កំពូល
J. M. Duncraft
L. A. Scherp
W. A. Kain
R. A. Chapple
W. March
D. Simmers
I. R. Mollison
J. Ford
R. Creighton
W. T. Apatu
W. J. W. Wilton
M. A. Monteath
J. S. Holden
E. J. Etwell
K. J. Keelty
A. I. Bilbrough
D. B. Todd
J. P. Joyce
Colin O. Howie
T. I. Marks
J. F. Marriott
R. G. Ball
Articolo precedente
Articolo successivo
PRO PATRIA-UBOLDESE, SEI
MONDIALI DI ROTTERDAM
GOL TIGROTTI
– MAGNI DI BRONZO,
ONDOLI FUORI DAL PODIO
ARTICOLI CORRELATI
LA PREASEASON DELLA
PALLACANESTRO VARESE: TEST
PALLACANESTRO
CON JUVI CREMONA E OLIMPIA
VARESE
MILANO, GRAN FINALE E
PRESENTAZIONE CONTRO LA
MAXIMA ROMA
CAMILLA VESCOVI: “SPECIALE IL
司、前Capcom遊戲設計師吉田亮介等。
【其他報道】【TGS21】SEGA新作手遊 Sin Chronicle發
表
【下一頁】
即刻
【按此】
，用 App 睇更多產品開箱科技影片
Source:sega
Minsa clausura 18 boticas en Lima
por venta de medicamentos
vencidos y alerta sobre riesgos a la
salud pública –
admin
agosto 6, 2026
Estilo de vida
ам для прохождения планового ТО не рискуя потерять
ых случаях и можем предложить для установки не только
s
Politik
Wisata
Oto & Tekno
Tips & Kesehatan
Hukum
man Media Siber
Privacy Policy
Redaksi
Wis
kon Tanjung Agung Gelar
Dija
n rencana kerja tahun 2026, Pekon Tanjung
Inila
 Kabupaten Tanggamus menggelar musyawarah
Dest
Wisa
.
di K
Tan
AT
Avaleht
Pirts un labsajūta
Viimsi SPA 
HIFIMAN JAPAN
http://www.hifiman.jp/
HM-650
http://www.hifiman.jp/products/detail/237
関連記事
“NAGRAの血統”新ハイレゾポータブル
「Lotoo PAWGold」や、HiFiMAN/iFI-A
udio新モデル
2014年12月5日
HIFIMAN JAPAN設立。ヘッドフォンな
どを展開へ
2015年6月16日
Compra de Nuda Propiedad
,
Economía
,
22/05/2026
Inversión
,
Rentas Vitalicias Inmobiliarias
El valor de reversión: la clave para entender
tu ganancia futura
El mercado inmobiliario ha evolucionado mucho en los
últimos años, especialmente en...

The problem. Looking at the records, how many of the lines contain the string "http"? Only the number should be given.

Reply to the exercise. 2